EXERCISE DETAILS: Print every item below again, character for character, without changing anything.

★ ★ ★ ★

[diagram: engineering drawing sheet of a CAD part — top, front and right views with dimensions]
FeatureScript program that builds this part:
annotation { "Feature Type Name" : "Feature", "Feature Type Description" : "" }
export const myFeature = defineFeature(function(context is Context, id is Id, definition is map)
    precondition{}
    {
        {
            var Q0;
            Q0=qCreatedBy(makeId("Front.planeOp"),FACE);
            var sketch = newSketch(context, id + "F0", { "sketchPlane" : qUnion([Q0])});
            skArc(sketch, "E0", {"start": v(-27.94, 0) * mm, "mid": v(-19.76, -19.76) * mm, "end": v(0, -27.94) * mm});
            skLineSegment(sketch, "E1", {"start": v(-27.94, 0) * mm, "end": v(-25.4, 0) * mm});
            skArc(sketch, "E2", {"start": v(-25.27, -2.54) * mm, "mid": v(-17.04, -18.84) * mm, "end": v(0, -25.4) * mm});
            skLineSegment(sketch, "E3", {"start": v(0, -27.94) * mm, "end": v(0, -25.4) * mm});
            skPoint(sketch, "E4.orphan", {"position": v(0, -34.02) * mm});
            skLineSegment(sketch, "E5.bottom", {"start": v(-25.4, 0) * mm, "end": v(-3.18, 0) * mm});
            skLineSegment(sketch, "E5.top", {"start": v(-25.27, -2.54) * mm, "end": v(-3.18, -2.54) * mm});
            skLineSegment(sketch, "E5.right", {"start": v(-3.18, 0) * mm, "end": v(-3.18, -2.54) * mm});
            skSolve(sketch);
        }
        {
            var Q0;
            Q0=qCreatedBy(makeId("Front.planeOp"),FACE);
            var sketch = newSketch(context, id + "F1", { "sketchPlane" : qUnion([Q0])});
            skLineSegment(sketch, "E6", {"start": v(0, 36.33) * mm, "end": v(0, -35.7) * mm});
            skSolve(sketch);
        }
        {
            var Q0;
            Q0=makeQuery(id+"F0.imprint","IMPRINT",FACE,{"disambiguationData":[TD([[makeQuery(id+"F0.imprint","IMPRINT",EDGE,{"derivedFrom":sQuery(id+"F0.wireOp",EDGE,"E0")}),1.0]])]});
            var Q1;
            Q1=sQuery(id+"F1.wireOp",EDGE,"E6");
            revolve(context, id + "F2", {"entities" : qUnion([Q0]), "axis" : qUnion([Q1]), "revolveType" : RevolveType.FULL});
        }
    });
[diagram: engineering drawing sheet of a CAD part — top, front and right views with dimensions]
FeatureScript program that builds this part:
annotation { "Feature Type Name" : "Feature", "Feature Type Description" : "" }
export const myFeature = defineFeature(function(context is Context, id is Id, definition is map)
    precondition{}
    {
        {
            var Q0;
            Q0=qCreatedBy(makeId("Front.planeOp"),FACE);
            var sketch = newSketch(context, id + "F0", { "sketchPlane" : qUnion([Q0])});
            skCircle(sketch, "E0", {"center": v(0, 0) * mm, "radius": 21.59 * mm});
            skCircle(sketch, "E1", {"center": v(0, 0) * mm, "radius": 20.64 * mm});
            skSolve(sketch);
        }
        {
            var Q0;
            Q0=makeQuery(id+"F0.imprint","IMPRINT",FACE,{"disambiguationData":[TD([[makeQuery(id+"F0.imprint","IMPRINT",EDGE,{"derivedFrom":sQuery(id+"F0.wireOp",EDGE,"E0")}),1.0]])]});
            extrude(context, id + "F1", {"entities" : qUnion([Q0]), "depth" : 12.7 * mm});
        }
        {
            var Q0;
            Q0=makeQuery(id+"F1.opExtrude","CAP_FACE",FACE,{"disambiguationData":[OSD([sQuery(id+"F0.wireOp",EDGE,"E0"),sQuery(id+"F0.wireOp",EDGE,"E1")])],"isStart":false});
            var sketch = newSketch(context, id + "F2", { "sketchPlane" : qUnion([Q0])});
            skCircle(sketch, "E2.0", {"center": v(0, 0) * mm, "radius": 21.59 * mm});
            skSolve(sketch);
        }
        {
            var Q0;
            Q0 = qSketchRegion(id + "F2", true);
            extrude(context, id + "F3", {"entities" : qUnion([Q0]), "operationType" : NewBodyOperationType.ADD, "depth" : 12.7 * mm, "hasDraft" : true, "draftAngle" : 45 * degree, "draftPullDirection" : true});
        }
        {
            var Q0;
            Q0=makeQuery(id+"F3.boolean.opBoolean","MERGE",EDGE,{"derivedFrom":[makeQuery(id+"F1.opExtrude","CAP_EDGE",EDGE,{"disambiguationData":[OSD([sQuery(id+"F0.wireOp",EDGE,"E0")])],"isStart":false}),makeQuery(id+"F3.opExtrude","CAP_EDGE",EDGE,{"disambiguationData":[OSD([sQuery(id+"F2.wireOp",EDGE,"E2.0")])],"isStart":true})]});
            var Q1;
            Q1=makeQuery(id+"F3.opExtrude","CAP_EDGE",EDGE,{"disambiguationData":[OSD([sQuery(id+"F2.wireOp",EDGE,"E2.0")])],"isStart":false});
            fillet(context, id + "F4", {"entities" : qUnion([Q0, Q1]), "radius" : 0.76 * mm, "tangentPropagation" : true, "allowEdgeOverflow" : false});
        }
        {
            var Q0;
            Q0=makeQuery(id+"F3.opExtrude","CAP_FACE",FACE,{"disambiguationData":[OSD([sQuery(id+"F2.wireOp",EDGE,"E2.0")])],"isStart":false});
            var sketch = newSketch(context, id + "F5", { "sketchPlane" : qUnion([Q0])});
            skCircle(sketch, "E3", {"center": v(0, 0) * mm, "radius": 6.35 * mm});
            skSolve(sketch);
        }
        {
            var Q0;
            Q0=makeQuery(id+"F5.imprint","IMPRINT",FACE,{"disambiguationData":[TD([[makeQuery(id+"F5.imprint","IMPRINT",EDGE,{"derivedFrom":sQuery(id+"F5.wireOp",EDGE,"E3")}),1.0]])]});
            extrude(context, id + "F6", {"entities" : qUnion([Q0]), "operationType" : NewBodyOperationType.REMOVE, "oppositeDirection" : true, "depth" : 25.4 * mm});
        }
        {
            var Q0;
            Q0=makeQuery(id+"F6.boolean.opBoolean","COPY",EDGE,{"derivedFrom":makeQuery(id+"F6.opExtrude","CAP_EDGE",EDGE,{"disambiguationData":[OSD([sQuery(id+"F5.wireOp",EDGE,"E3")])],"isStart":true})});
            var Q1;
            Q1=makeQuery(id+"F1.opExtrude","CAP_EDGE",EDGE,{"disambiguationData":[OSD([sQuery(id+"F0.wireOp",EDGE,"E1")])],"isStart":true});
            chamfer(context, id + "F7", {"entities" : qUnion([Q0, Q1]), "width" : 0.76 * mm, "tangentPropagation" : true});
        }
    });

★ ★ ★ ★

REPLY TO THE TASK:
[diagram: engineering drawing sheet of a CAD part — top, front and right views with dimensions]
FeatureScript program that builds this part:
annotation { "Feature Type Name" : "Feature", "Feature Type Description" : "" }
export const myFeature = defineFeature(function(context is Context, id is Id, definition is map)
    precondition{}
    {
        {
            var Q0;
            Q0=qCreatedBy(makeId("Front.planeOp"),FACE);
            var sketch = newSketch(context, id + "F0", { "sketchPlane" : qUnion([Q0])});
            skArc(sketch, "E0", {"start": v(-27.94, 0) * mm, "mid": v(-19.76, -19.76) * mm, "end": v(0, -27.94) * mm});
            skLineSegment(sketch, "E1", {"start": v(-27.94, 0) * mm, "end": v(-25.4, 0) * mm});
            skArc(sketch, "E2", {"start": v(-25.27, -2.54) * mm, "mid": v(-17.04, -18.84) * mm, "end": v(0, -25.4) * mm});
            skLineSegment(sketch, "E3", {"start": v(0, -27.94) * mm, "end": v(0, -25.4) * mm});
            skPoint(sketch, "E4.orphan", {"position": v(0, -34.02) * mm});
            skLineSegment(sketch, "E5.bottom", {"start": v(-25.4, 0) * mm, "end": v(-3.18, 0) * mm});
            skLineSegment(sketch, "E5.top", {"start": v(-25.27, -2.54) * mm, "end": v(-3.18, -2.54) * mm});
            skLineSegment(sketch, "E5.right", {"start": v(-3.18, 0) * mm, "end": v(-3.18, -2.54) * mm});
            skSolve(sketch);
        }
        {
            var Q0;
            Q0=qCreatedBy(makeId("Front.planeOp"),FACE);
            var sketch = newSketch(context, id + "F1", { "sketchPlane" : qUnion([Q0])});
            skLineSegment(sketch, "E6", {"start": v(0, 36.33) * mm, "end": v(0, -35.7) * mm});
            skSolve(sketch);
        }
        {
            var Q0;
            Q0=makeQuery(id+"F0.imprint","IMPRINT",FACE,{"disambiguationData":[TD([[makeQuery(id+"F0.imprint","IMPRINT",EDGE,{"derivedFrom":sQuery(id+"F0.wireOp",EDGE,"E0")}),1.0]])]});
            var Q1;
            Q1=sQuery(id+"F1.wireOp",EDGE,"E6");
            revolve(context, id + "F2", {"entities" : qUnion([Q0]), "axis" : qUnion([Q1]), "revolveType" : RevolveType.FULL});
        }
    });
[diagram: engineering drawing sheet of a CAD part — top, front and right views with dimensions]
FeatureScript program that builds this part:
annotation { "Feature Type Name" : "Feature", "Feature Type Description" : "" }
export const myFeature = defineFeature(function(context is Context, id is Id, definition is map)
    precondition{}
    {
        {
            var Q0;
            Q0=qCreatedBy(makeId("Front.planeOp"),FACE);
            var sketch = newSketch(context, id + "F0", { "sketchPlane" : qUnion([Q0])});
            skCircle(sketch, "E0", {"center": v(0, 0) * mm, "radius": 21.59 * mm});
            skCircle(sketch, "E1", {"center": v(0, 0) * mm, "radius": 20.64 * mm});
            skSolve(sketch);
        }
        {
            var Q0;
            Q0=makeQuery(id+"F0.imprint","IMPRINT",FACE,{"disambiguationData":[TD([[makeQuery(id+"F0.imprint","IMPRINT",EDGE,{"derivedFrom":sQuery(id+"F0.wireOp",EDGE,"E0")}),1.0]])]});
            extrude(context, id + "F1", {"entities" : qUnion([Q0]), "depth" : 12.7 * mm});
        }
        {
            var Q0;
            Q0=makeQuery(id+"F1.opExtrude","CAP_FACE",FACE,{"disambiguationData":[OSD([sQuery(id+"F0.wireOp",EDGE,"E0"),sQuery(id+"F0.wireOp",EDGE,"E1")])],"isStart":false});
            var sketch = newSketch(context, id + "F2", { "sketchPlane" : qUnion([Q0])});
            skCircle(sketch, "E2.0", {"center": v(0, 0) * mm, "radius": 21.59 * mm});
            skSolve(sketch);
        }
        {
            var Q0;
            Q0 = qSketchRegion(id + "F2", true);
            extrude(context, id + "F3", {"entities" : qUnion([Q0]), "operationType" : NewBodyOperationType.ADD, "depth" : 12.7 * mm, "hasDraft" : true, "draftAngle" : 45 * degree, "draftPullDirection" : true});
        }
        {
            var Q0;
            Q0=makeQuery(id+"F3.boolean.opBoolean","MERGE",EDGE,{"derivedFrom":[makeQuery(id+"F1.opExtrude","CAP_EDGE",EDGE,{"disambiguationData":[OSD([sQuery(id+"F0.wireOp",EDGE,"E0")])],"isStart":false}),makeQuery(id+"F3.opExtrude","CAP_EDGE",EDGE,{"disambiguationData":[OSD([sQuery(id+"F2.wireOp",EDGE,"E2.0")])],"isStart":true})]});
            var Q1;
            Q1=makeQuery(id+"F3.opExtrude","CAP_EDGE",EDGE,{"disambiguationData":[OSD([sQuery(id+"F2.wireOp",EDGE,"E2.0")])],"isStart":false});
            fillet(context, id + "F4", {"entities" : qUnion([Q0, Q1]), "radius" : 0.76 * mm, "tangentPropagation" : true, "allowEdgeOverflow" : false});
        }
        {
            var Q0;
            Q0=makeQuery(id+"F3.opExtrude","CAP_FACE",FACE,{"disambiguationData":[OSD([sQuery(id+"F2.wireOp",EDGE,"E2.0")])],"isStart":false});
            var sketch = newSketch(context, id + "F5", { "sketchPlane" : qUnion([Q0])});
            skCircle(sketch, "E3", {"center": v(0, 0) * mm, "radius": 6.35 * mm});
            skSolve(sketch);
        }
        {
            var Q0;
            Q0=makeQuery(id+"F5.imprint","IMPRINT",FACE,{"disambiguationData":[TD([[makeQuery(id+"F5.imprint","IMPRINT",EDGE,{"derivedFrom":sQuery(id+"F5.wireOp",EDGE,"E3")}),1.0]])]});
            extrude(context, id + "F6", {"entities" : qUnion([Q0]), "operationType" : NewBodyOperationType.REMOVE, "oppositeDirection" : true, "depth" : 25.4 * mm});
        }
        {
            var Q0;
            Q0=makeQuery(id+"F6.boolean.opBoolean","COPY",EDGE,{"derivedFrom":makeQuery(id+"F6.opExtrude","CAP_EDGE",EDGE,{"disambiguationData":[OSD([sQuery(id+"F5.wireOp",EDGE,"E3")])],"isStart":true})});
            var Q1;
            Q1=makeQuery(id+"F1.opExtrude","CAP_EDGE",EDGE,{"disambiguationData":[OSD([sQuery(id+"F0.wireOp",EDGE,"E1")])],"isStart":true});
            chamfer(context, id + "F7", {"entities" : qUnion([Q0, Q1]), "width" : 0.76 * mm, "tangentPropagation" : true});
        }
    });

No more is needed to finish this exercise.